Questions:
A. In the forum post about saving model artifacts to S3, why does the train function read every file in the training path and then concatenate the results?
B. Please reproduce the forum post about saving model artifacts to S3 word for word, from "Reputation: 21" up to and including "model-dir using below code.".

Reputation: 21
I am not able to save model artifacts in S3 bucket using below code. I am successfully able to save the result in output data path and training job is getting completed successfully. I am using the following piece of code.
Can anyone please confirm how do we save the model_artifacts in model-dir using below code.
# train.py code
#!/usr/bin/env python
from __future__ import print_function
import os
import sys
import pandas as pd
prefix = '/opt/ml/'
input_dir = prefix + 'input/data'
output_data_dir = os.path.join(prefix, 'output/data')
model_dir = os.path.join(prefix, 'model')
channel_name='training'
training_path = os.path.join(input_dir, channel_name)
# The function to execute the training.
def train():
print('Starting the training.')
# Take the set of files and read them all into a single pandas dataframe
input_files = [ os.path.join(training_path, file) for file in os.listdir(training_path) ]
raw_data = [ pd.read_csv(file, header=None) for file in input_files ]
input_data = pd.concat(raw_data)
print(pd.DataFrame(input_data))
output_data = input_data.to_csv(os.path.join(output_data_dir, 'output.csv'), header=False, index=False)
if __name__ == '__main__':
train()
# Below are the S3 input and output paths :
output_path = "s3://{}/{}".format(bucket, prefix_output)
S3_input = "s3://{}/{}".format(bucket, prefix)

Items from a dataset:

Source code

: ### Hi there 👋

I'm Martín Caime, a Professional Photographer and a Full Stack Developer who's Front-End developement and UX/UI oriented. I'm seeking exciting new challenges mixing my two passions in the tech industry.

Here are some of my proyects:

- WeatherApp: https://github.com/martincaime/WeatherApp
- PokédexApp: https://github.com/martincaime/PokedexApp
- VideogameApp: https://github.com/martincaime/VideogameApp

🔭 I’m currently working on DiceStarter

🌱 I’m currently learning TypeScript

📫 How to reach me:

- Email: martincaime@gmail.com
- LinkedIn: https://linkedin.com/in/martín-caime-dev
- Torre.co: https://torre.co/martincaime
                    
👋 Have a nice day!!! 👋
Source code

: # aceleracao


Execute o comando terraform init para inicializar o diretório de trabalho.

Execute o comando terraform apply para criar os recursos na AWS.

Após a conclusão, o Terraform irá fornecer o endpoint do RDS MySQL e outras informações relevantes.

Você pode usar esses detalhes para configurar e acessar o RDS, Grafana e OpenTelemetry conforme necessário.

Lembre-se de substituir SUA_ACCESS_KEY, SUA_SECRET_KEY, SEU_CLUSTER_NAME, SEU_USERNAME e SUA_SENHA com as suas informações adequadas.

Exercise solutions:
A. According to the code comment, the function takes the set of files and reads them all into a single pandas dataframe. It reads each file with pd.read_csv and joins the results with pd.concat to get that one dataframe.

B.
Reputation: 21
I am not able to save model artifacts in S3 bucket using below code. I am successfully able to save the result in output data path and training job is getting completed successfully. I am using the following piece of code.
Can anyone please confirm how do we save the model_artifacts in model-dir using below code.